Transmute into a glowing wave of consciousness.
Yeah. I know the void is a bad place to hang out at… but I keep my back towards its ever encroaching holocaust like a fire warming my ass.
Besides - what's better than that and a pair of binoculars?
You can see the the edges of the expansive desert that encompasses it - giving way to sinners and creators alike using their flow to ascend their beings to the astral realm. Yeah ~ you’ve seen Disney Pixar's Soul too- and if you haven’t I strongly recommend watching it. Still I wonder what it means to the imagination when you subject it to a lack of belief. I couldn’t imagine it’s a particularly transformative experience.
If you really have a good eye, you will be able to see a lot about large empty buildings. What we know is these spaces used to be occupied but no longer are. The empty spaces are where we create our memories. Consider the effort it takes to create something. This is the only limitation for reality.

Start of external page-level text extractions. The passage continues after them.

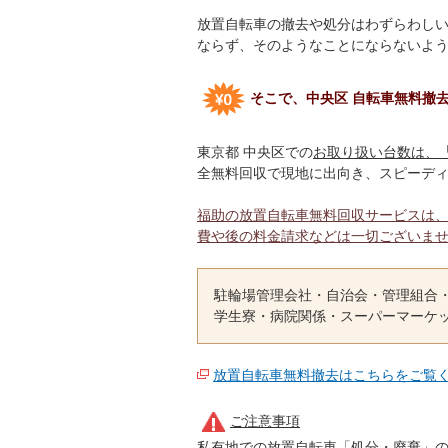
放置自転車の撤去や処分はわずらわし
ならず、そのようなことにならないよ
そこで、中央区 自転車無料撤
東京都 中央区での
お取り扱い台数は、
全無料回収で現地に出向き、スピーデ
福助の放置自転車無料回収サービスは
費や後の料金請求などは一切ございま
駐輪場管理会社・自治会・管理組合
学生寮・病院関係・スーパーマーケ
放置自転車無料撤去はこちらをご覧
ご注意事項
私有地での放置自転車「処分・廃棄」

Going into unknown territory is not a novel concept for a psychic. However, as many people know it is not easy to get into a liminal space, or transitory ether. It is hard to let go of things which work and it is hard to understand that which we feel we don't deserve. In this case, I feel a lack of foresight as I don't really know what kind of "good" I deserve, and why I feel lacking in this department. I know what I don't deserve as far as toxicity is concerned, but in order to "feel out" my highest vibration, It is important to feel empowered. Easier said than done.

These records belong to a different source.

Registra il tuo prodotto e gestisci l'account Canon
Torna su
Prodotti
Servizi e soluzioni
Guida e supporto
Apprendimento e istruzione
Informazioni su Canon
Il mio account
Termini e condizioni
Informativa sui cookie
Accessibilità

A lot of work seems to be a hard route, but hard work accomplishes far more than passivity. Time for connecting, healing, and releasing. Being in control doesn't mean in the world, or a projection of myself. It means realizing one's own power and working with passion to make good choices.
All at the end of the day, I always want to be the nihilist (existentialist?) and say "Who cares?" in a passionate voice. Because nobody else does, whether we succeed or fail, take time for ourselves or be a doormat, and that is way comforting. Unpopular opinions be damned, and give me the energy to give to others correctly, without taking away from myself.